Versione originale in latino


At Claudius, quamquam nobilitatibus externis mitis, dubitavit tamen accipere captivum pacto salutis an repetere armis rectius foret. Hinc dolor iniuriarum et libido vindictae adigebat: sed disserebatur contra suscipi bellum avio itinere, importuoso mari; ad hoc reges ferocis, vagos populos, solum frugum egenum, taedium ex mora, pericula ex properantis, modicam victoribus laudem ac multum infamiae, si pellerentur. Quin adriperet et servaret exulem, cui inopi quanto longiorem vitam, tanto plus supplicii fore.
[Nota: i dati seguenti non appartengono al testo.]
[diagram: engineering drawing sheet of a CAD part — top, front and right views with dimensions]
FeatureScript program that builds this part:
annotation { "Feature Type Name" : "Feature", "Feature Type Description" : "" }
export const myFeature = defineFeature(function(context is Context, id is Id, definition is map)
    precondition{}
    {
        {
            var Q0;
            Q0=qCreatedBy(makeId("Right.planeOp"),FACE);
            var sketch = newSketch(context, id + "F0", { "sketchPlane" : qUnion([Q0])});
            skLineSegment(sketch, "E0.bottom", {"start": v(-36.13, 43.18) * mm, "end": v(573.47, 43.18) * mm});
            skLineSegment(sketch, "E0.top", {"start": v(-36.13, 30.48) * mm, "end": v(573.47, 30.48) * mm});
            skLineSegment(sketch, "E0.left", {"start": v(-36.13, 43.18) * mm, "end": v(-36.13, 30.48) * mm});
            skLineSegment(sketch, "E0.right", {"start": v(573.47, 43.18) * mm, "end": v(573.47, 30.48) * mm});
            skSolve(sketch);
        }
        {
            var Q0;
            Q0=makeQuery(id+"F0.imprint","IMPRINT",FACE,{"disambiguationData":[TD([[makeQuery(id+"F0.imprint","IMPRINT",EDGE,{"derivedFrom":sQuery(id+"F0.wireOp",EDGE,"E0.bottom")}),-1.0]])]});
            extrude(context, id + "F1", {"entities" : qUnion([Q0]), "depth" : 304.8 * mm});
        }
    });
His permotus scripsit Eunoni, meritum quidem novissima exempla Mithridaten, nec sibi vim ad exequendum deese: verum ita maioribus placitum, quanta pervicacia in hostem, tanta beneficentia adversus supplices utendum; nam triumphos de populis regnisque integris adquiri.

Traduzione all'italiano


Claudio, pur mite in genere verso i nobili stranieri, rimase in dubbio se accettare la consegna di Mitridate, garantendogli la vita, e se non fosse meglio pretenderlo con le armi. In questo senso lo spingevano il risentimento per le offese e la brama di vendetta; ma gli facevano notare, per converso, la difficoltà di una guerra in territori impervi e con un mare senza porti; e poi re fieri, popoli nomadi, un suolo povero di grano, la lentezza e la noia delle operazioni, i rischi della fretta, la gloria modesta in caso di vittoria e la smisurata vergogna, se sconfitti. Meglio dunque approfittare dell'offerta e tenersi quell'esule, che, in povertà, quanto più a lungo avesse vissuto, tanto più strazio avrebbe sofferto. Convinto da questi argomenti, scrisse a Eunone che un'esecuzione esemplare Mitridate non poteva non meritarla e che lui disponeva sicuramente della forza per tradurla in atto; tuttavia la prassi degli antichi era stata quella di adottare, come l'inflessibilità verso il nemico, altrettanta indulgenza verso i supplici: i trionfi infatti si celebrano solo su popoli e regni integri di forze.